=== WHAT IS BEING ASKED ===
Retype every record exactly. Skip the images.

=== SOURCE DATA ===
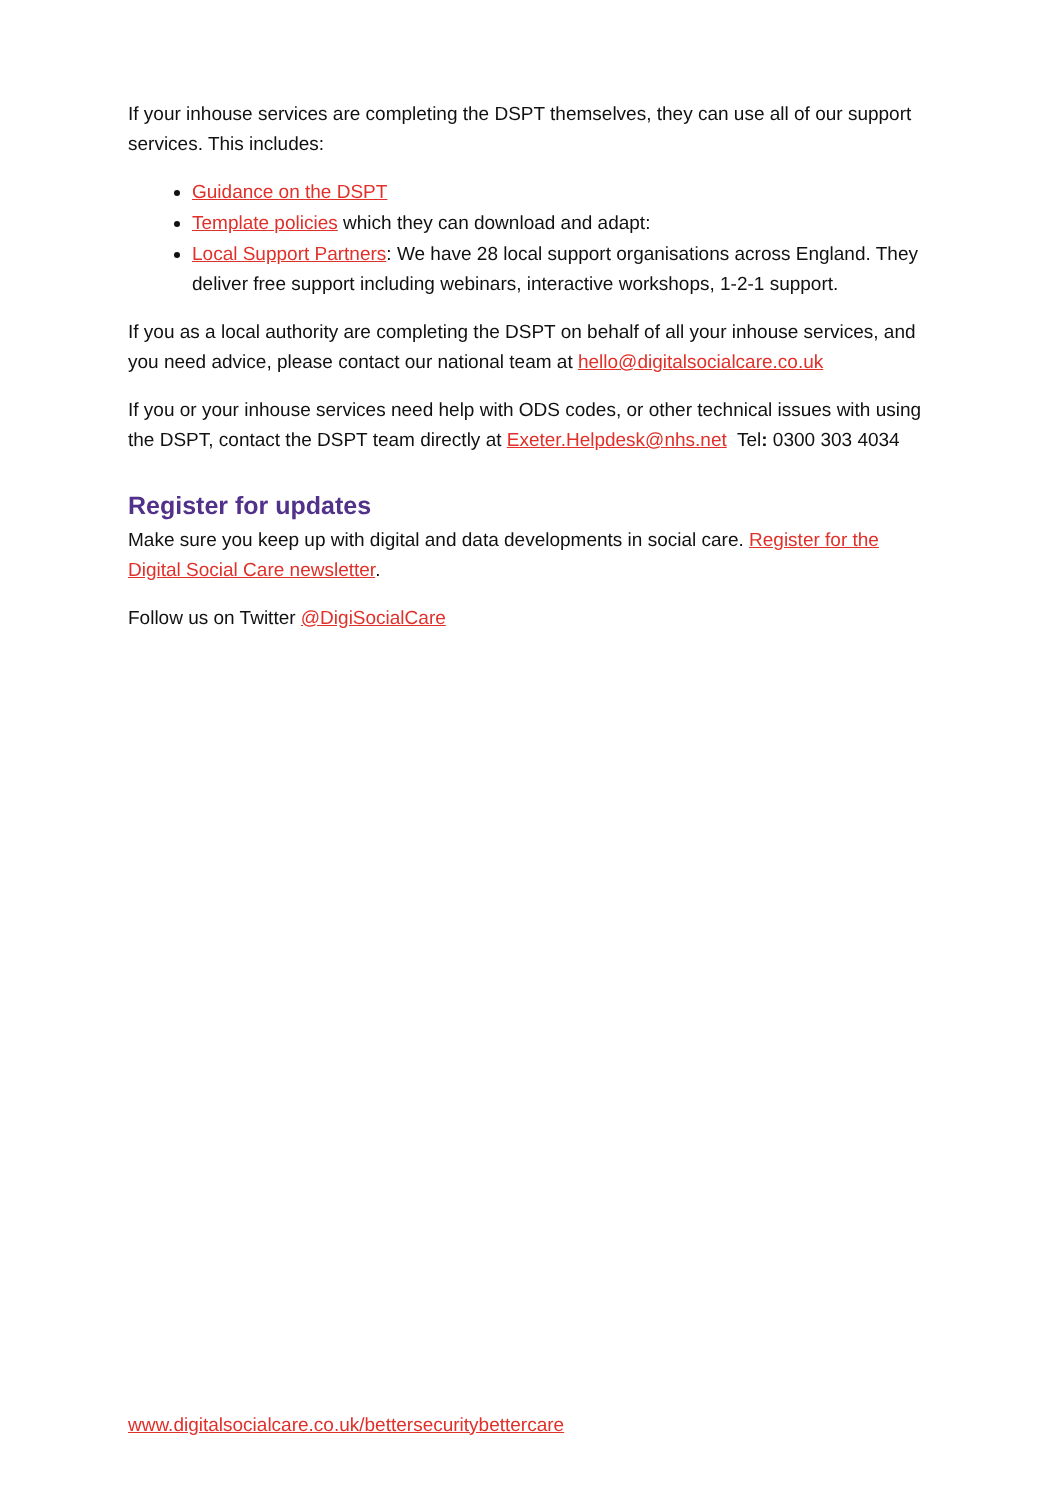If your inhouse services are completing the DSPT themselves, they can use all of our support services. This includes:
Guidance on the DSPT
Template policies which they can download and adapt:
Local Support Partners: We have 28 local support organisations across England. They deliver free support including webinars, interactive workshops, 1-2-1 support.
If you as a local authority are completing the DSPT on behalf of all your inhouse services, and you need advice, please contact our national team at hello@digitalsocialcare.co.uk
If you or your inhouse services need help with ODS codes, or other technical issues with using the DSPT, contact the DSPT team directly at Exeter.Helpdesk@nhs.net Tel: 0300 303 4034
Register for updates
Make sure you keep up with digital and data developments in social care. Register for the Digital Social Care newsletter.
Follow us on Twitter @DigiSocialCare
www.digitalsocialcare.co.uk/bettersecuritybettercare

=== PROBLEM SOLUTION ===
If your inhouse services are completing the DSPT themselves, they can use all of our support services. This includes:
Guidance on the DSPT
Template policies which they can download and adapt:
Local Support Partners: We have 28 local support organisations across England. They deliver free support including webinars, interactive workshops, 1-2-1 support.
If you as a local authority are completing the DSPT on behalf of all your inhouse services, and you need advice, please contact our national team at hello@digitalsocialcare.co.uk
If you or your inhouse services need help with ODS codes, or other technical issues with using the DSPT, contact the DSPT team directly at Exeter.Helpdesk@nhs.net Tel: 0300 303 4034
Register for updates
Make sure you keep up with digital and data developments in social care. Register for the Digital Social Care newsletter.
Follow us on Twitter @DigiSocialCare
www.digitalsocialcare.co.uk/bettersecuritybettercare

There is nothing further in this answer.